MAKASSAR, BANGSAKU.CO – Komisi A DPRD Kota Makassar menggelar Rapat Dengar Pendapat (RDP) pada Senin, 17 Maret 2025, untuk membahas keputusan terbaru dari Kementerian Pendayagunaan Aparatur Negara dan Reformasi Birokrasi (Menpan RB) mengenai jadwal pengangkatan Calon Aparatur Sipil Negara (CASN) 2024.
Dalam keputusan yang baru dikeluarkan, pengangkatan CPNS dijadwalkan untuk 1 Oktober 2025, sementara pengangkatan Pegawai Pemerintah dengan Perjanjian Kerja (PPPK) diundur ke 1 Maret 2026. Keputusan ini langsung menuai protes dari sejumlah peserta PPPK yang hadir dalam rapat, yang merasa bahwa penundaan ini bertentangan dengan Surat Edaran Badan Kepegawaian Negara (BKN) Nomor 02/PANPEL.BKN/CPNS/IX/2024 yang seharusnya menjadwalkan pengangkatan lebih cepat.
Muh Farid, salah satu perwakilan PPPK, menyampaikan harapannya agar pengangkatan dan penetapan Nomor Induk Pegawai (NIP) dapat segera dilakukan. Ia menegaskan bahwa Kota Makassar sudah siap untuk melaksanakan pengangkatan, dan kini hanya tinggal menunggu keputusan lebih lanjut dari pemerintah pusat.
“Ketika kami mendengar dari BKPSDM Kota Makassar bahwa Makassar siap, artinya hanya menunggu arahan dari pusat. Kami berharap proses ini bisa dilaksanakan segera,” ujar Farid.
Sementara itu, Kepala BKPSDM Makassar, Akhmad Namsum, menjelaskan penyesuaian jadwal pengangkatan ini merupakan keputusan yang bersifat nasional, dan pemerintah daerah harus mengikuti ketentuan tersebut.
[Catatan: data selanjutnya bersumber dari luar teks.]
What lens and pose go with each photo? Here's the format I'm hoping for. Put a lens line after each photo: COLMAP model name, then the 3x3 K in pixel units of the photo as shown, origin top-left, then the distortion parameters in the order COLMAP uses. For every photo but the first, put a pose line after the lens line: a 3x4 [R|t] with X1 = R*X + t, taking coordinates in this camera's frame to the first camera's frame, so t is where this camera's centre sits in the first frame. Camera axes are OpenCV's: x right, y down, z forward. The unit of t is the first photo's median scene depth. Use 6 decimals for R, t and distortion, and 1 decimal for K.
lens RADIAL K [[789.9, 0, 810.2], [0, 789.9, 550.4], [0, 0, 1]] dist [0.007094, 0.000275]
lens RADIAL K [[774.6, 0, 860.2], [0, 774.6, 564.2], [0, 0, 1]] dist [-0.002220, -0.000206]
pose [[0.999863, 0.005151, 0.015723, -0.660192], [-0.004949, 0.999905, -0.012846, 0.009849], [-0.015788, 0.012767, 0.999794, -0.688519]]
Ia meminta peserta PPPK untuk tetap sabar dan mempercayakan proses ini kepada pemerintah.
“Kami terus berkomunikasi dengan pemerintah pusat untuk memastikan jadwal pengangkatan ini. Kami harap peserta PPPK tetap tenang dan tidak menimbulkan gejolak yang bisa memperburuk situasi,” jelas Namsum.
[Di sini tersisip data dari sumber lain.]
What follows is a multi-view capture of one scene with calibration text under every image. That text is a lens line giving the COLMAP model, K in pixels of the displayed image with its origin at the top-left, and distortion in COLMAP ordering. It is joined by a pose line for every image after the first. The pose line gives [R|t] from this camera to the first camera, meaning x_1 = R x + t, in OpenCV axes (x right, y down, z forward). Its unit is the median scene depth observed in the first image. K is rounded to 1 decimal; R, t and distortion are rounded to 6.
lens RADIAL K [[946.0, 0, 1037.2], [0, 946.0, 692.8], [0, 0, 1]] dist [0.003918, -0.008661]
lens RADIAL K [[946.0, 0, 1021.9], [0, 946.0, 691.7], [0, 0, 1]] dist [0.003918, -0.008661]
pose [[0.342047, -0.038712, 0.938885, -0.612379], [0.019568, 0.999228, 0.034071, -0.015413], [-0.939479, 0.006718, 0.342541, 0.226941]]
Namsum juga menegaskan bahwa para PPPK yang telah lolos seleksi pasti akan diangkat dan diharapkan untuk terus bekerja dengan dedikasi tinggi di instansi masing-masing selama menunggu proses pengangkatan.
Wakil Ketua Komisi A DPRD Makassar, Ruslan Mahmud, mengungkapkan bahwa meskipun peserta PPPK sudah mulai memahami penyesuaian jadwal tersebut, mereka tetap berharap pengangkatan bisa dilakukan lebih cepat atau setidaknya sesuai dengan jadwal awal yang telah ditetapkan.
“Kami berharap TMT-nya bisa dipercepat. Ini kan masalahnya hanya pada TMT dan NIP,” ujar Mahmud.
Sebelumnya, Wakil Ketua DPR, Sufmi Dasco Ahmad, mengungkapkan bahwa pemerintah dan DPR telah sepakat untuk melaksanakan pengangkatan CPNS dan PPPK serentak pada tahun 2025. Namun, jadwal pastinya masih menunggu pengumuman resmi dari pemerintah pusat.
Dengan adanya penyesuaian jadwal ini, Pemkot Makassar dan DPRD berharap agar para peserta PPPK dapat bersabar dan mendukung proses yang sedang berjalan, sembari menunggu pengangkatan yang segera terlaksana sesuai harapan bersama.